Kernel heap management is designed to be efficient and scalable. To achieve this, the kernel uses a number of techniques to manage the heap, including memory caching, slab allocation, and page allocation. Memory caching is used to reduce the overhead of memory allocation by reusing previously allocated memory whenever possible. Slab allocation is used to improve the efficiency of memory allocation by allocating and deallocating objects of the same size in bulk. Page allocation is used to allocate large blocks of contiguous memory when needed.

In summary, kernel heap management is a critical component of the Linux kernel that provides memory allocation and deallocation services to various parts of the kernel.

Kernel Memory Management: Introduction

Kernel Memory Management is a fundamental aspect of operating system design and plays a crucial role in the functioning of the kernel. In general, memory management is responsible for managing the physical memory of a computer system, allocating memory resources to different applications, and freeing up memory resources when they are no longer needed. In the case of the kernel, memory management becomes more complex due to the fact that the kernel itself requires memory resources to function, and must manage memory resources on behalf of other applications. As such, kernel memory management is an important area of study for operating system developers and programmers.

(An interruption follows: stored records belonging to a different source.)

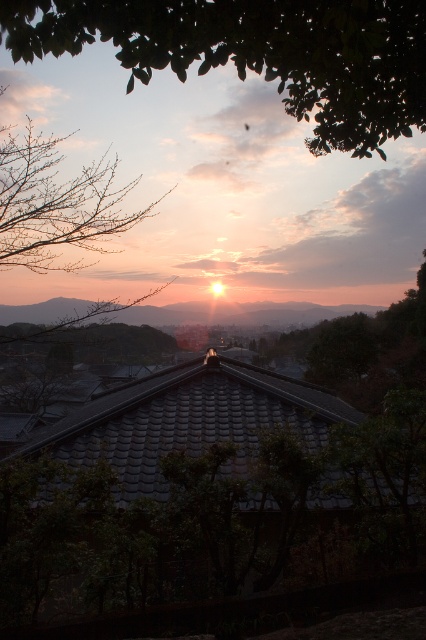
Question: Can you confirm if green leafy tree at upper center is positioned below bare branches at upper left?

Choices:
 (A) no
 (B) yes

Answer: (A)

Question: Can you confirm if green leafy tree at upper center is thinner than bare branches at upper left?

Choices:
 (A) yes
 (B) no

Answer: (A)

Question: Is green leafy tree at upper center wider than bare branches at upper left?

Choices:
 (A) no
 (B) yes

Answer: (A)

Question: Which object is closer to the camera taking this photo?

Choices:
 (A) bare branches at upper left
 (B) green leafy tree at upper center

Answer: (B)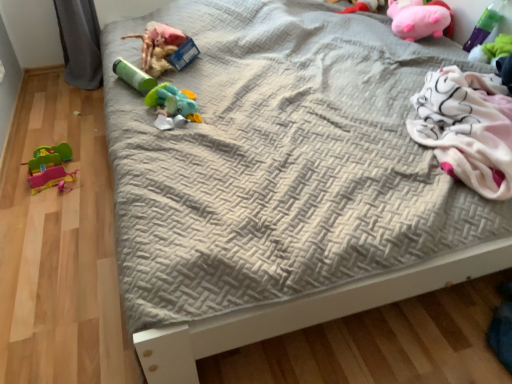
Question: Would you say rubber duck at left, acting as the first toy starting from the left, is part of rubberized green and blue toy at center, the fourth toy in the left-to-right sequence,'s contents?

Choices:
 (A) no
 (B) yes

Answer: (A)

Question: Can you confirm if rubberized green and blue toy at center, the fourth toy in the left-to-right sequence, is shorter than rubber duck at left, acting as the first toy starting from the left?

Choices:
 (A) no
 (B) yes

Answer: (B)

Question: Is rubberized green and blue toy at center, the fourth toy in the left-to-right sequence, far from rubber duck at left, which is the seventh toy in right-to-left order?

Choices:
 (A) yes
 (B) no

Answer: (B)

Question: Does rubberized green and blue toy at center, which is the fourth toy in right-to-left order, have a smaller size compared to rubber duck at left, acting as the first toy starting from the left?

Choices:
 (A) yes
 (B) no

Answer: (A)

Question: Does rubberized green and blue toy at center, the fourth toy in the left-to-right sequence, have a greater width compared to rubber duck at left, which is the seventh toy in right-to-left order?

Choices:
 (A) no
 (B) yes

Answer: (B)

Question: Looking at their shapes, would you say pink plush toy at upper right, which appears as the fifth toy when viewed from the left, is wider or thinner than rubberized green and blue toy at center, which is the fourth toy in right-to-left order?

Choices:
 (A) wide
 (B) thin

Answer: (A)

Question: From the image's perspective, is pink plush toy at upper right, which appears as the fifth toy when viewed from the left, located above or below rubberized green and blue toy at center, the fourth toy in the left-to-right sequence?

Choices:
 (A) below
 (B) above

Answer: (B)

Question: Looking at the image, does pink plush toy at upper right, which appears as the fifth toy when viewed from the left, seem bigger or smaller compared to rubberized green and blue toy at center, the fourth toy in the left-to-right sequence?

Choices:
 (A) small
 (B) big

Answer: (B)

Question: From a real-world perspective, relative to rubberized green and blue toy at center, the fourth toy in the left-to-right sequence, is pink plush toy at upper right, which appears as the fifth toy when viewed from the left, vertically above or below?

Choices:
 (A) below
 (B) above

Answer: (B)

Question: In terms of width, does rubberized green and blue toy at center, the fourth toy in the left-to-right sequence, look wider or thinner when compared to matte green tube at upper left, marked as the fifth toy in a right-to-left arrangement?

Choices:
 (A) thin
 (B) wide

Answer: (A)

Question: From the image's perspective, relative to matte green tube at upper left, marked as the fifth toy in a right-to-left arrangement, is rubberized green and blue toy at center, which is the fourth toy in right-to-left order, above or below?

Choices:
 (A) below
 (B) above

Answer: (A)

Question: Does point (199, 117) appear closer or farther from the camera than point (166, 31)?

Choices:
 (A) farther
 (B) closer

Answer: (B)

Question: Which is correct: rubberized green and blue toy at center, which is the fourth toy in right-to-left order, is inside matte green tube at upper left, which is the 3th toy from left to right, or outside of it?

Choices:
 (A) outside
 (B) inside

Answer: (A)

Question: From the image's perspective, is green matte cylinder at center, the sixth toy from the right, positioned above or below pink plush toy at upper right, which appears as the fifth toy when viewed from the left?

Choices:
 (A) above
 (B) below

Answer: (B)

Question: Is green matte cylinder at center, which is the 2th toy from left to right, inside or outside of pink plush toy at upper right, which appears as the fifth toy when viewed from the left?

Choices:
 (A) inside
 (B) outside

Answer: (B)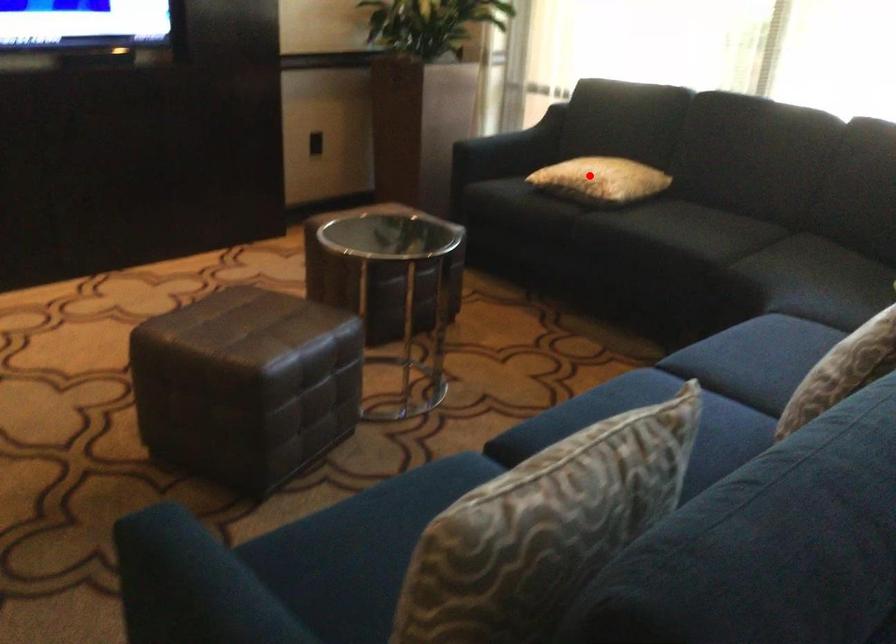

There are two main aspects to kernel memory management: virtual memory management and physical memory management. Virtual memory management is concerned with the allocation and mapping of virtual memory addresses to physical memory addresses. This allows multiple applications to use the same physical memory resources without interfering with each other. Physical memory management, on the other hand, is concerned with the allocation and deallocation of physical memory pages to the kernel and applications. To better understand kernel memory management, it is important to understand the different types of memory used by the kernel.

These include:

Kernel code and data - this is the memory used by the kernel itself to store its own code and data structures.
User process memory - this is the memory used by applications running in user mode. This includes the stack and heap used by the application.
Kernel stack - each thread in the kernel has its own stack, used to store temporary data.
Kernel heap - this is a general-purpose memory allocator used by the kernel to dynamically allocate memory.
Device memory - this is memory used by devices and peripherals connected to the system.
Direct Memory Access (DMA) memory - this is memory used by devices to directly access memory without going through the CPU.

Effective kernel memory management involves balancing the needs of the kernel and applications for memory resources, while also ensuring that memory is used efficiently and effectively. This often involves techniques such as memory pooling, garbage collection, and memory mapping.

In subsequent posts, I will be dwelling deeper into each of these subtopics with snippets from kernel code for illustrator purpose. the idea is to simplify memory understanding when it comes to Linux as it can be bit hairy at times.